[Pose estimation data]
____

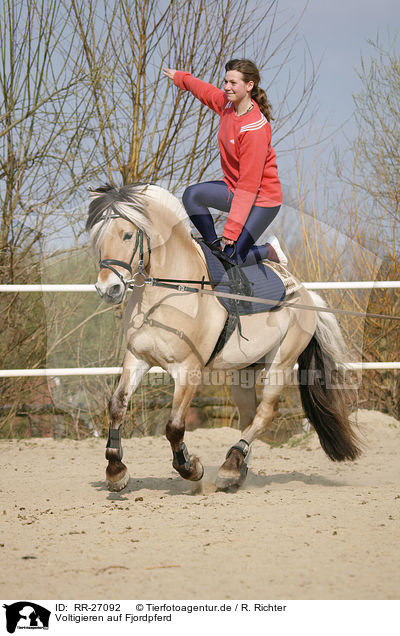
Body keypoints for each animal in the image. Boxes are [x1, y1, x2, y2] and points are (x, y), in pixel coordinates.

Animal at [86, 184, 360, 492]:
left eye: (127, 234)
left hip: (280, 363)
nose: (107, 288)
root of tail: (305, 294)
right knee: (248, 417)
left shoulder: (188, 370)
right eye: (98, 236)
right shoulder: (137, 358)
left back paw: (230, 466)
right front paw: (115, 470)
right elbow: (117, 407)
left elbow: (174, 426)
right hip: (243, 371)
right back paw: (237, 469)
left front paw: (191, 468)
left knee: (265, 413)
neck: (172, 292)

____

> [What is expected]:
The answer is the lines above, word for word, from the first one through the one containing "right eye: (98, 236)"; it includes no pictures.

> [Finished exercise]:
Body keypoints for each animal in the image. Boxes are [x1, y1, x2, y2] and points are (x, y), in pixel coordinates.

Animal at [86, 184, 360, 492]:
left eye: (127, 234)
left hip: (280, 363)
nose: (107, 288)
root of tail: (305, 294)
right knee: (248, 417)
left shoulder: (188, 370)
right eye: (98, 236)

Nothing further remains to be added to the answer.